How Reliable Is Mechanical Turk For Research?

In recent years Amazon’s Mechanical Turk platform has become a staple for the research community as it provides them with ready access to study participants at low cost and with minimal time or effort. What’s more, the platform rates each user, so researchers can tap into what is referred to as “Masters”, who have an approval rating of 98% or more.

While one might reasonably assume that these “elite” Turkers will be reliable research participants, however, a new study, from Cambridge Judge Business School, shows that they can often be inattentive to the tasks given them, and therefore anything but reliable participants.

Not paying attention

Of the 564 participants tracked for the research, 126 of them failed at least one of the three attention checks they were given. What’s more, a further 94 also failed an honesty check, 31 a logic check, and 27 a time check.

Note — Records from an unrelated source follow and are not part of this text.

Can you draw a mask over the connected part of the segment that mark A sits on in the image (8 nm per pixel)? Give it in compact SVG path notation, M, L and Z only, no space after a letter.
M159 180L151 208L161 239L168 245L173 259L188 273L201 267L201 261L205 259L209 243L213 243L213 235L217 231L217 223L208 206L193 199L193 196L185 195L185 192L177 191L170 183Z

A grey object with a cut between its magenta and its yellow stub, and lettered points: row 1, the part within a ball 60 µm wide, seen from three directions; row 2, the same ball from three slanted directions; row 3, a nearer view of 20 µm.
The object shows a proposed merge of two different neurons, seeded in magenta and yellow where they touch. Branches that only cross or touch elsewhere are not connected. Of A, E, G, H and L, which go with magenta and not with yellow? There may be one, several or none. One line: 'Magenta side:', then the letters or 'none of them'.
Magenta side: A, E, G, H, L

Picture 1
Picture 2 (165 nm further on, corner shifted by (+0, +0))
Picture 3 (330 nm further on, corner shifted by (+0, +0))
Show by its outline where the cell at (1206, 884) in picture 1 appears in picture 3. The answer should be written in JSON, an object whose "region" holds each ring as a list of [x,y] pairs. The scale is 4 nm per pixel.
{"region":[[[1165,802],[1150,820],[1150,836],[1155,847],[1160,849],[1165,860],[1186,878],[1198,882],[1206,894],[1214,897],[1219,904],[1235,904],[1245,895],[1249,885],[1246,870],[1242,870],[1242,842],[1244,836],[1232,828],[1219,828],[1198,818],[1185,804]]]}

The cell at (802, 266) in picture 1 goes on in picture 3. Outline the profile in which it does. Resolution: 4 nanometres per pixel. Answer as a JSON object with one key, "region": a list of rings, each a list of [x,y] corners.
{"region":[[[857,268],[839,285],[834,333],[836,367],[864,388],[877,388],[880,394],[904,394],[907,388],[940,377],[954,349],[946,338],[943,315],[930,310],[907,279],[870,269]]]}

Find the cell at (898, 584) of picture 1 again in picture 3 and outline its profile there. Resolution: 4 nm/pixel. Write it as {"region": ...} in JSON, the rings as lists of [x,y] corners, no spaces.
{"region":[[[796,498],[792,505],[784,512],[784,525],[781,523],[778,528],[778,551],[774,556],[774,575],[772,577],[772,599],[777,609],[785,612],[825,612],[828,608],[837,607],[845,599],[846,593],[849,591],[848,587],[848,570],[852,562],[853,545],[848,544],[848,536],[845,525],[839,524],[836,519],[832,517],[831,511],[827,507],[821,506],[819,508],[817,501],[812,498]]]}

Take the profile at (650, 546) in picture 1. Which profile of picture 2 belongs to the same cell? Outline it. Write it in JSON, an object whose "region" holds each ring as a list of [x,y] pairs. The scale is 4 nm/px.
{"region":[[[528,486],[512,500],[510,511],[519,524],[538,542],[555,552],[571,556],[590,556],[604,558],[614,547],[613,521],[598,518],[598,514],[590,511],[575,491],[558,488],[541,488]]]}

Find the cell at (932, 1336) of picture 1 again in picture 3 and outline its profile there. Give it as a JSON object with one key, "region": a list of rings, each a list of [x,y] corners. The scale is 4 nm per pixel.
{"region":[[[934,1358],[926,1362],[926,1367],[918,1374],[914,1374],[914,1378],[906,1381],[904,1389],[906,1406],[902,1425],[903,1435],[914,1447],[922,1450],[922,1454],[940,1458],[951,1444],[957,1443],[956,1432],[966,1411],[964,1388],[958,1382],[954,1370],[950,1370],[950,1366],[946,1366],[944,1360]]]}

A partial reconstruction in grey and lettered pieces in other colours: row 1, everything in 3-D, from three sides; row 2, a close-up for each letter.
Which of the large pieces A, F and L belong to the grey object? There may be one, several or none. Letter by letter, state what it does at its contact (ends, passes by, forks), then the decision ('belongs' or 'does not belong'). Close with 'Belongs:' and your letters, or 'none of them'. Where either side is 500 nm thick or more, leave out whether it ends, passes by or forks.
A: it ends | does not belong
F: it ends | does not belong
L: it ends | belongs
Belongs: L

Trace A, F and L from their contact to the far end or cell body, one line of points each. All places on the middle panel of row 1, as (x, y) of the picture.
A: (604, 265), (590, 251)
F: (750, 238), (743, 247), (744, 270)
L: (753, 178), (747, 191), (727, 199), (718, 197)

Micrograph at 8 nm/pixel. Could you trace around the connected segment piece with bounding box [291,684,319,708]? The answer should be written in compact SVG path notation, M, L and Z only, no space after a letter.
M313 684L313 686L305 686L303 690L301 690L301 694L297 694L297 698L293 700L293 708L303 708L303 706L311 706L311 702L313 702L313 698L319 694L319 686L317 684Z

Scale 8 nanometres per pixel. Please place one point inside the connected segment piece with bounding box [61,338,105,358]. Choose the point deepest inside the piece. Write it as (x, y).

“When sourcing participants through Amazon Mechanical Turk, researchers expect the participants to be ‘attentive’ and answer the questions diligently and in good faith,” the researchers say. “Yet we found that a significant number of the premium ‘top workers’ were ‘inattentive’ and this can seriously undermine research projects.”

The findings suggest that new approaches are needed if researchers are to feel confident that the participants in their study are giving the project their full attention.

“We recommend that new attention checks be added into the process, irrespective of participants’ presumed quality based on MTurk criteria including ‘Master’ – and these measures, such as identifying participants who don’t pay attention and recruiting additional participants to replace submissions that must be rejected, would require researchers to adjust their proposals to account for this additional effort and cost,” the researchers say.

What’s more, while the average Turker doesn’t earn a great deal, with the average rate just over $3 per hour, paying more didn’t seem to make any difference. Indeed, the researchers offered participants $22 per hour, which is not only significantly higher than the average rate on the platform but also the average hourly wage in the United States. This didn’t seem to help in terms of producing better quality results.

“The findings demonstrate that one cannot use money as a motivator to resolve the inattentiveness problem by selecting the ‘Master’ ranking (which Amazon charges for through a 20% extra fee for those workers), nor the approval rating or number of HITs filtering mechanisms,” the researchers conclude.

“Consequently, there is no quick fix to resolve inattentiveness. The only option left for researchers is to accept that they will have inattentive subjects within their MTurk sample and address the situation accordingly.”